TASK STATEMENT =>
Here is a block of records. Copy every line in it that includes "guides".

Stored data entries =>
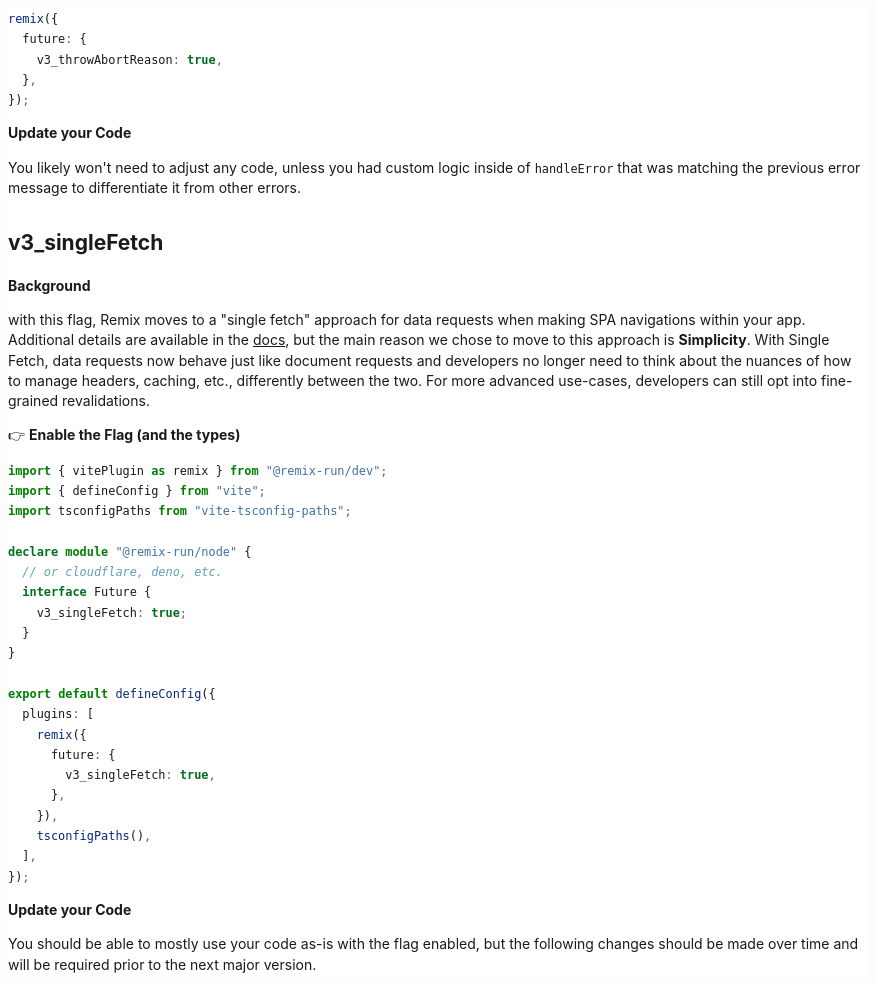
 ```ts filename=vite.config.ts
remix({
  future: {
    v3_throwAbortReason: true,
  },
});
```

**Update your Code**

You likely won't need to adjust any code, unless you had custom logic inside of `handleError` that was matching the previous error message to differentiate it from other errors.

## v3_singleFetch

**Background**

with this flag, Remix moves to a "single fetch" approach for data requests when making SPA navigations within your app. Additional details are available in the [docs][single-fetch], but the main reason we chose to move to this approach is **Simplicity**. With Single Fetch, data requests now behave just like document requests and developers no longer need to think about the nuances of how to manage headers, caching, etc., differently between the two. For more advanced use-cases, developers can still opt into fine-grained revalidations.

👉 **Enable the Flag (and the types)**

```ts filename=vite.config.ts lines=[5-10,16]
import { vitePlugin as remix } from "@remix-run/dev";
import { defineConfig } from "vite";
import tsconfigPaths from "vite-tsconfig-paths";

declare module "@remix-run/node" {
  // or cloudflare, deno, etc.
  interface Future {
    v3_singleFetch: true;
  }
}

export default defineConfig({
  plugins: [
    remix({
      future: {
        v3_singleFetch: true,
      },
    }),
    tsconfigPaths(),
  ],
});
```

**Update your Code**

You should be able to mostly use your code as-is with the flag enabled, but the following changes should be made over time and will be required prior to the next major version.


[development-strategy]: ../guides/api-development-strategy
[fetcherpersist-rfc]: https://github.com/remix-run/remix/discussions/7698
[relativesplatpath-changelog]: https://github.com/remix-run/remix/blob/main/CHANGELOG.md#futurev3_relativesplatpath
[single-fetch]: ../guides/single-fetch
[lazy-route-discovery]: ../guides/lazy-route-discovery
[lazy-route-discovery-blog-post]: https://remix.run/blog/fog-of-war
[discover-prop]: ../components/link#discover
[vite]: https://vitejs.dev
[vite-docs]: ../guides/vite
[supported-remix-config-options]: ../file-conventions/vite-config
[migrate-css-frameworks]: ../guides/vite#enable-tailwind-via-postcss
[migrate-a-custom-server]: ../guides/vite#migrating-a-custom-server
[migrate-mdx]: ../guides/vite#add-mdx-plugin
[vite-tsconfig-paths]: https://github.com/aleclarson/vite-tsconfig-paths
[css-bundling]: ../styling/bundling
[regular-css]: ../styling/css
[vite-url-imports]: https://vitejs.dev/guide/assets.html#explicit-url-imports
[mdx]: https://mdxjs.com
[mdx-rollup-plugin]: https://mdxjs.com/packages/rollup
[dependency-optimization]: ../guides/dependency-optimization
[remix-flat-routes]: https://github.com/kiliman/remix-flat-routes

OUTPUT BELOW =>
[development-strategy]: ../guides/api-development-strategy
[single-fetch]: ../guides/single-fetch
[lazy-route-discovery]: ../guides/lazy-route-discovery
[vite-docs]: ../guides/vite
[migrate-css-frameworks]: ../guides/vite#enable-tailwind-via-postcss
[migrate-a-custom-server]: ../guides/vite#migrating-a-custom-server
[migrate-mdx]: ../guides/vite#add-mdx-plugin
[dependency-optimization]: ../guides/dependency-optimization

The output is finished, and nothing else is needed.